Quoted passage
= Beginning of Section =
Wednesday, September 10, 2008

Mr. & Mrs. Hawthorne's Lunch Today.

Mr. Hawthorne and I had a lovely lunch today. We started out yesterday, with Mr. Hawthorne making a compound butter.
Here's the wonderful butter, softened, we bought from Yoder's Amish Market in Yanceyville, NC., last time we went to Danville, Va. I went to the herb garden and picked thyme, chives, and parsley.
Then I decided some shallots and garlic would not be amiss.
Chopped chives go in.
Mr. H. pulls off thyme leaves from the sprig by pulling backwards along stem.
Mr. H. chops the garlic, shallot, and parsley.
All herbs go into the butter.
Then a few drops of white wine. Next, we decided we'd make our own fries, pommes frites, if you will, according to the recipe provided by Anthony Bourdain in his Les Halles Cookbook.
First, Mr. Hawthorne peeled and sliced the potatoes.
He immediately put them in ice water.
After 30 minutes, the water was looking a bit cloudy, so I poured it out.
Rinsed the taters and returned them to another ice water bath and let them sit overnight in the fridge.
This is what's leftover in the bottom of the potato bowl. Starch.
The next day, I drained the potatoes, rinsed, and patted dry.
Now, I should have read the instructions in Bourdain's book, but Mr. Hawthorne was determined to do this himself. The instructions clearly said to use peanut oil. And lots of it. Mr. H. used vegetable oil and not enough of it.
Here's the process: First, blanch the fries for 6-8 minutes in 280-degree oil. Remove and spread evenly. Let rest for at least 15 minutes. Then bring the oil up to 375. Fry for 2-3 minutes, remove from oil, and season with salt. My take on this: I'll take the frozen Ore Ida Crinkled or Ore Ida Shoe Strings ANYDAY. Tony's were good. But not worth the trouble. Ok. I'll do it again. MYSELF. With Peanut oil. And my other pan. With much more oil.
Next, I started on my salad dressing.
= End of Section =
Work request 1
Reproduce the camera entries verbatim, leaving out the pictures.
The entries that follow are unrelated to the lunch post.

Stored data
= Beginning of Section =
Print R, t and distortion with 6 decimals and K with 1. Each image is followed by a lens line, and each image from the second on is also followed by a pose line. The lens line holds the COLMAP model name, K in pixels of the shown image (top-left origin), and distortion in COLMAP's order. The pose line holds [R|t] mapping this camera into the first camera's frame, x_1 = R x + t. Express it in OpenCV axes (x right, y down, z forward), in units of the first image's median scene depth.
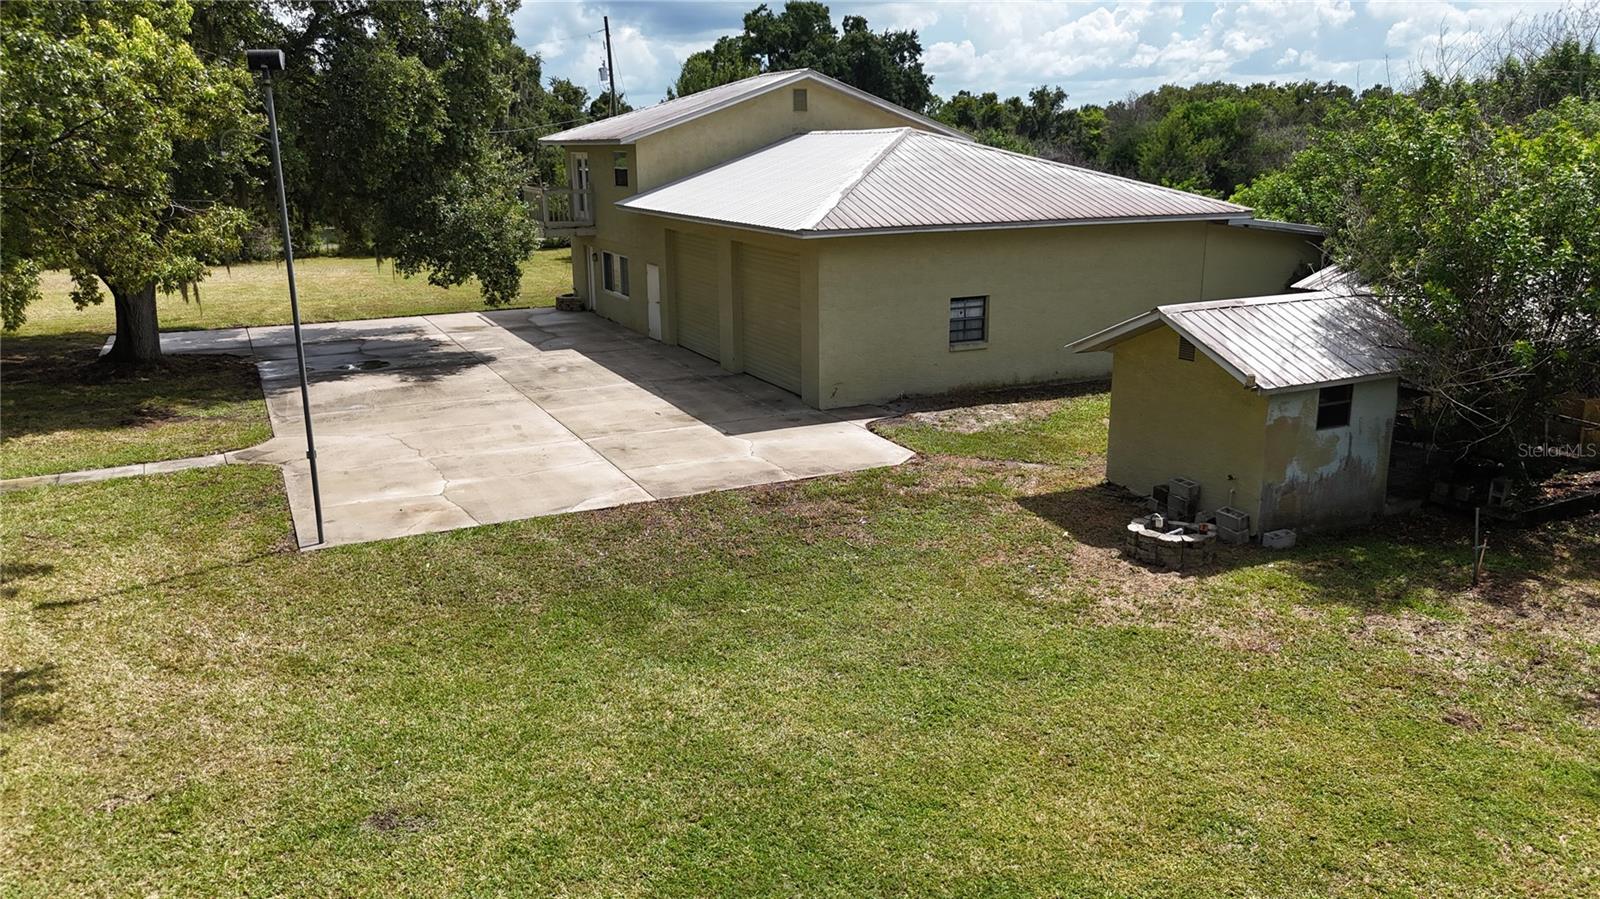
lens RADIAL K [[1163.8, 0, 799.3], [0, 1163.8, 451.9], [0, 0, 1]] dist [0.064403, -0.064798]
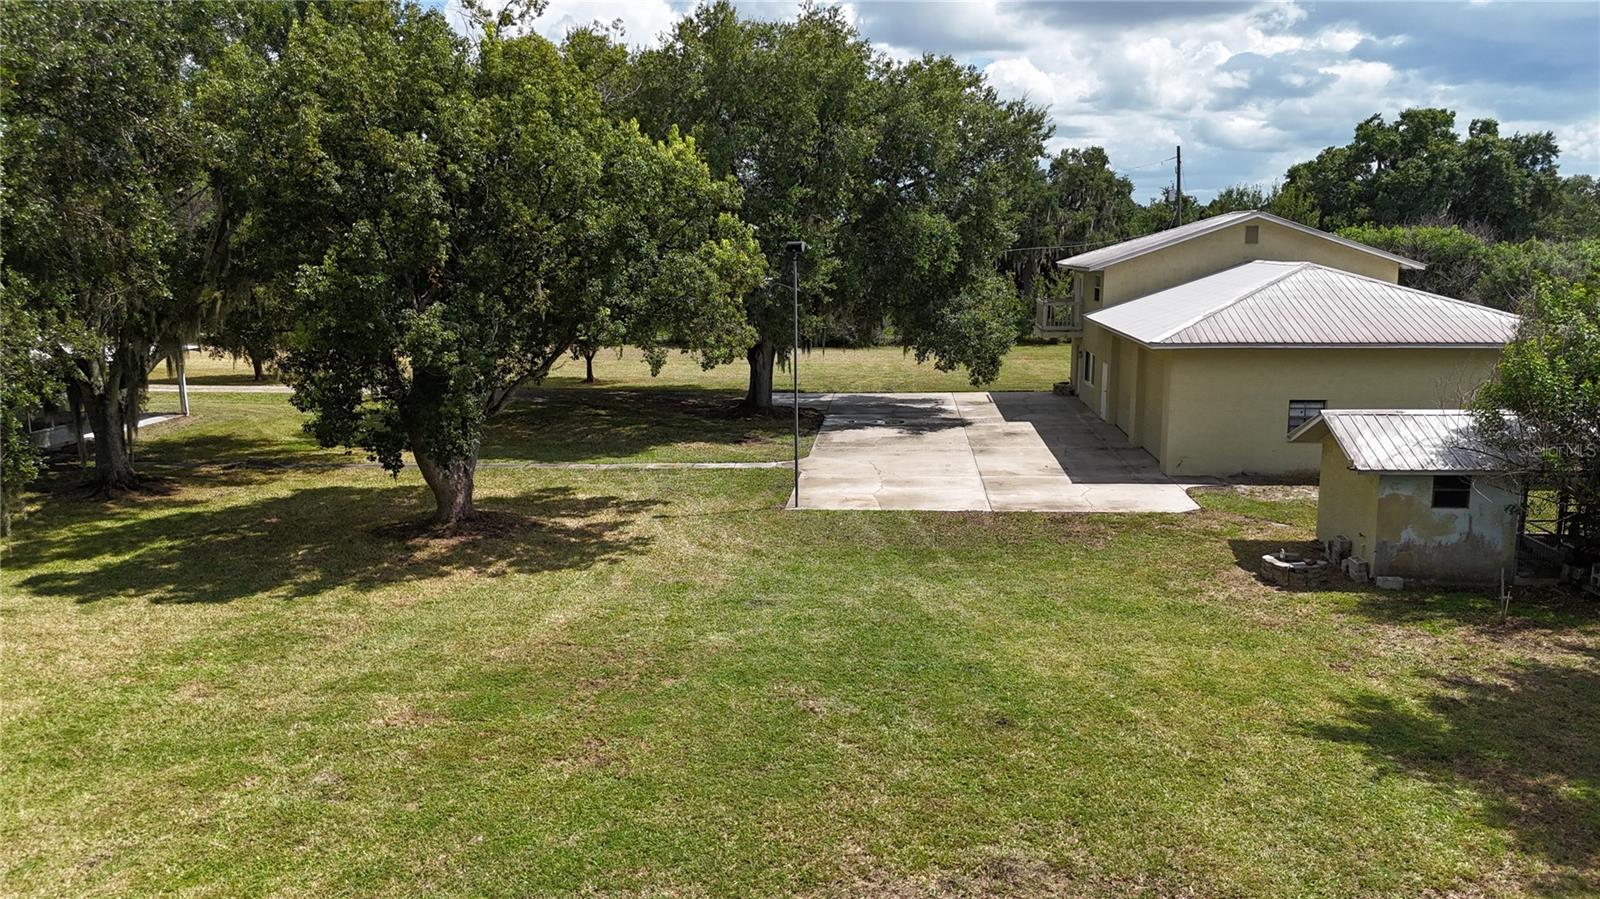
lens RADIAL K [[1163.8, 0, 812.0], [0, 1163.8, 451.1], [0, 0, 1]] dist [0.064403, -0.064798]
pose [[0.862915, 0.089490, -0.497363, 0.409282], [-0.127115, 0.990988, -0.042235, 0.054249], [0.489101, 0.099668, 0.866514, -0.447695]]
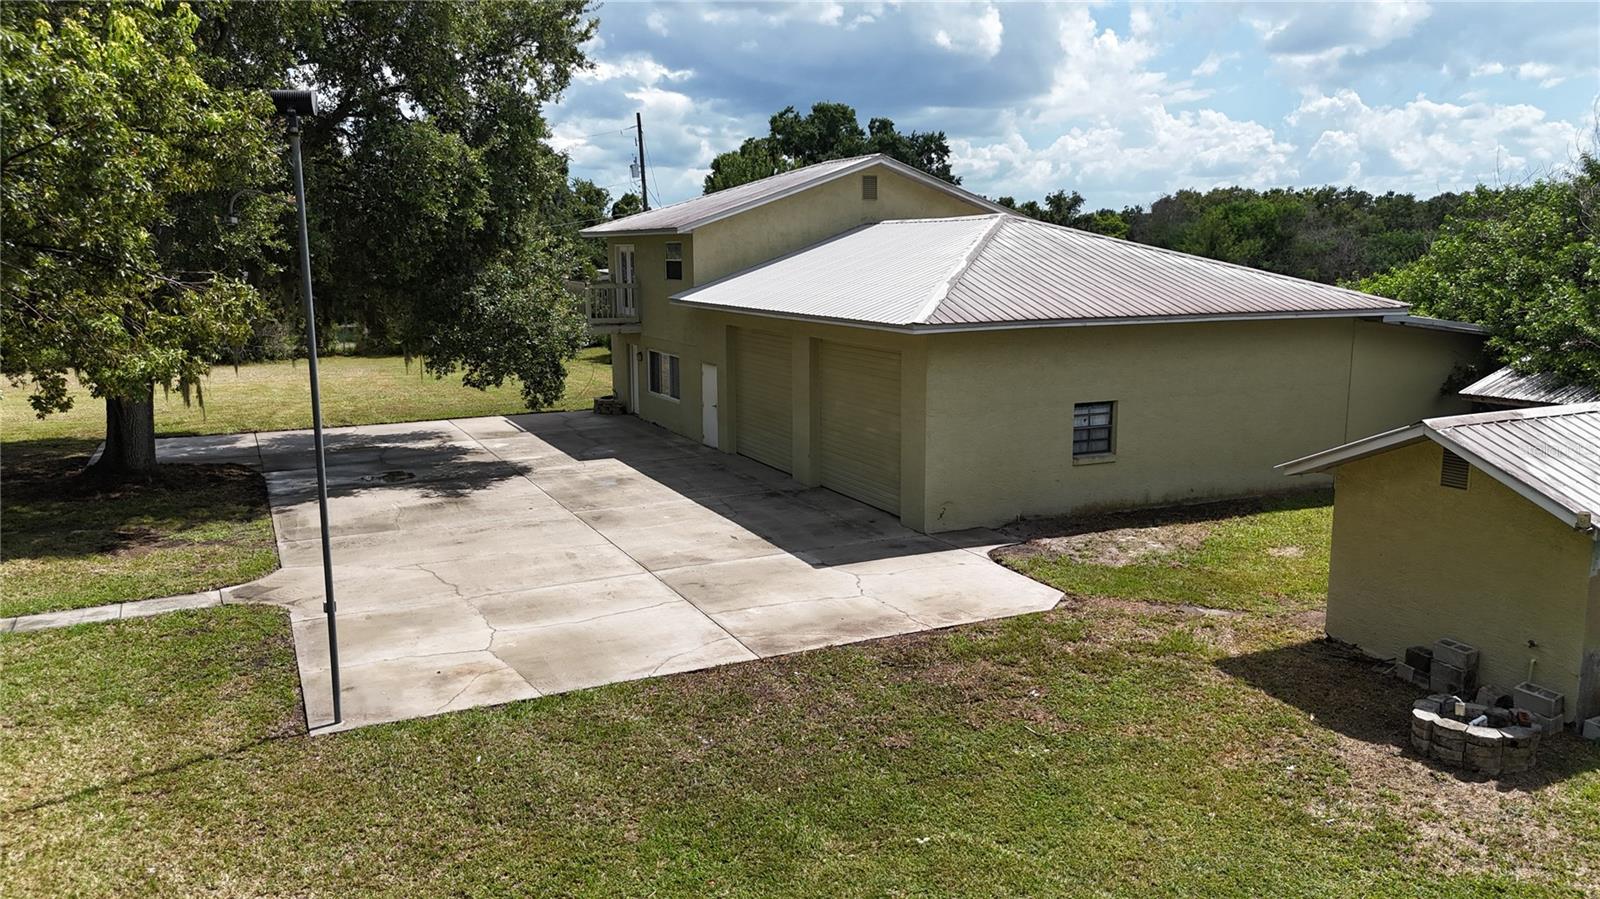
lens RADIAL K [[1163.8, 0, 798.7], [0, 1163.8, 454.6], [0, 0, 1]] dist [0.064403, -0.064798]
pose [[0.999979, 0.004403, -0.004771, -0.087021], [-0.004783, 0.996555, -0.082791, -0.028878], [0.004390, 0.082812, 0.996555, 0.187715]]
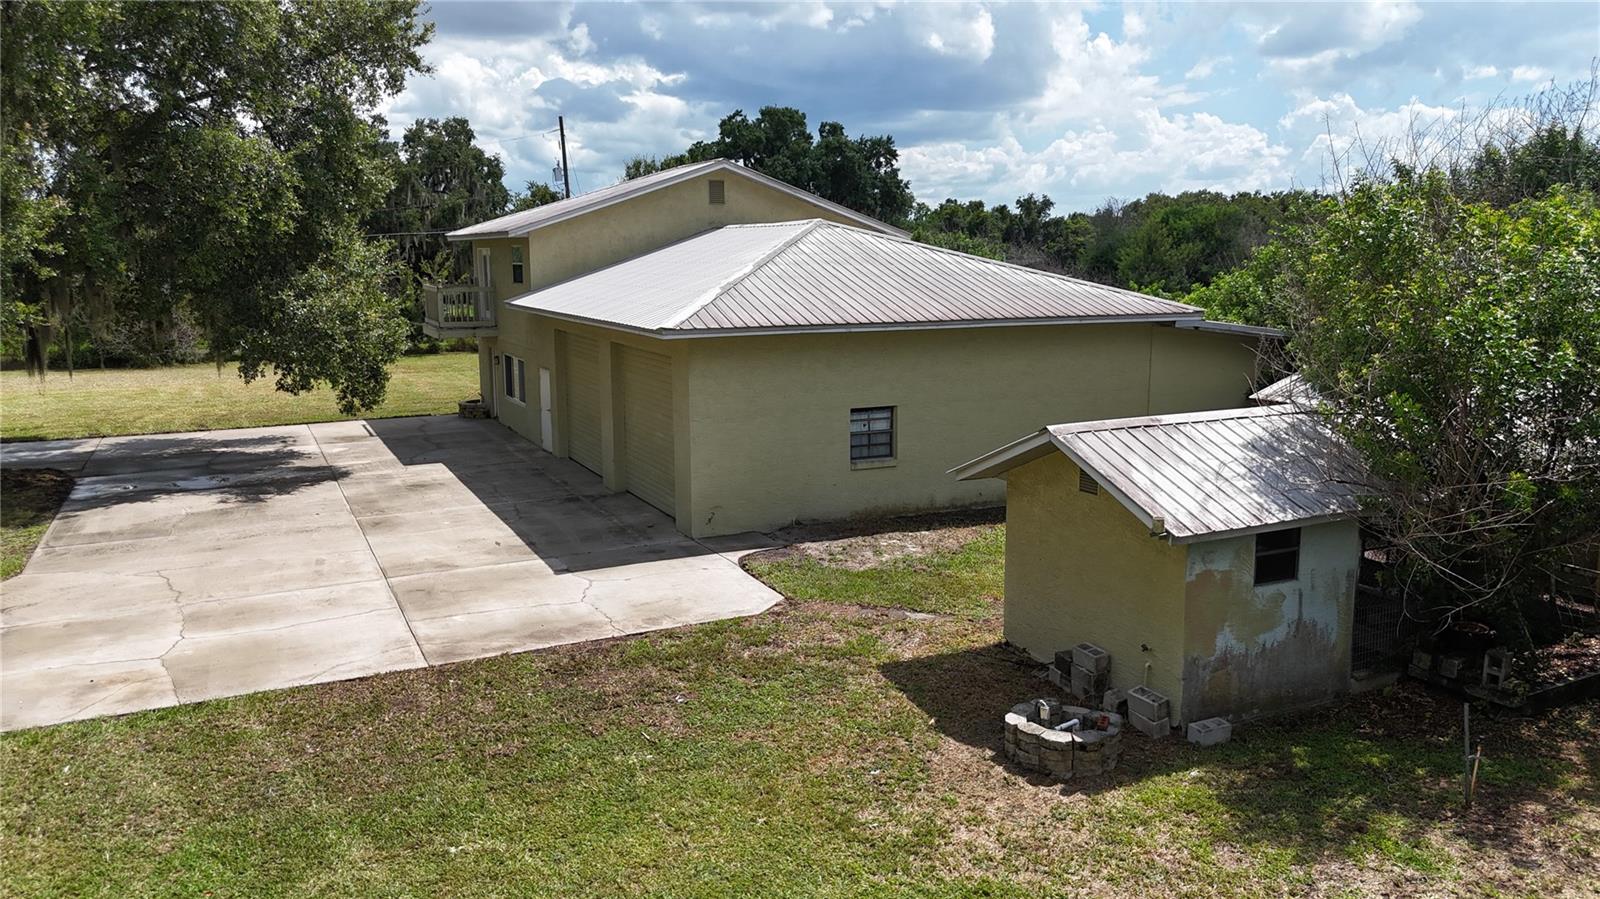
lens RADIAL K [[1163.8, 0, 798.1], [0, 1163.8, 451.8], [0, 0, 1]] dist [0.064403, -0.064798]
pose [[0.999991, 0.003337, -0.002584, 0.118980], [-0.003550, 0.996157, -0.087515, -0.031698], [0.002282, 0.087523, 0.996160, 0.187733]]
= End of Section =
Work request 2
Translate this sentence from the lunch post into French: "Mr. H. chops the garlic, shallot, and parsley."

Written response 1
Print R, t and distortion with 6 decimals and K with 1. Each image is followed by a lens line, and each image from the second on is also followed by a pose line. The lens line holds the COLMAP model name, K in pixels of the shown image (top-left origin), and distortion in COLMAP's order. The pose line holds [R|t] mapping this camera into the first camera's frame, x_1 = R x + t. Express it in OpenCV axes (x right, y down, z forward), in units of the first image's median scene depth.
lens RADIAL K [[1163.8, 0, 799.3], [0, 1163.8, 451.9], [0, 0, 1]] dist [0.064403, -0.064798]
lens RADIAL K [[1163.8, 0, 812.0], [0, 1163.8, 451.1], [0, 0, 1]] dist [0.064403, -0.064798]
pose [[0.862915, 0.089490, -0.497363, 0.409282], [-0.127115, 0.990988, -0.042235, 0.054249], [0.489101, 0.099668, 0.866514, -0.447695]]
lens RADIAL K [[1163.8, 0, 798.7], [0, 1163.8, 454.6], [0, 0, 1]] dist [0.064403, -0.064798]
pose [[0.999979, 0.004403, -0.004771, -0.087021], [-0.004783, 0.996555, -0.082791, -0.028878], [0.004390, 0.082812, 0.996555, 0.187715]]
lens RADIAL K [[1163.8, 0, 798.1], [0, 1163.8, 451.8], [0, 0, 1]] dist [0.064403, -0.064798]
pose [[0.999991, 0.003337, -0.002584, 0.118980], [-0.003550, 0.996157, -0.087515, -0.031698], [0.002282, 0.087523, 0.996160, 0.187733]]

Written response 2
M. H. hache l'ail, l'échalote et le persil.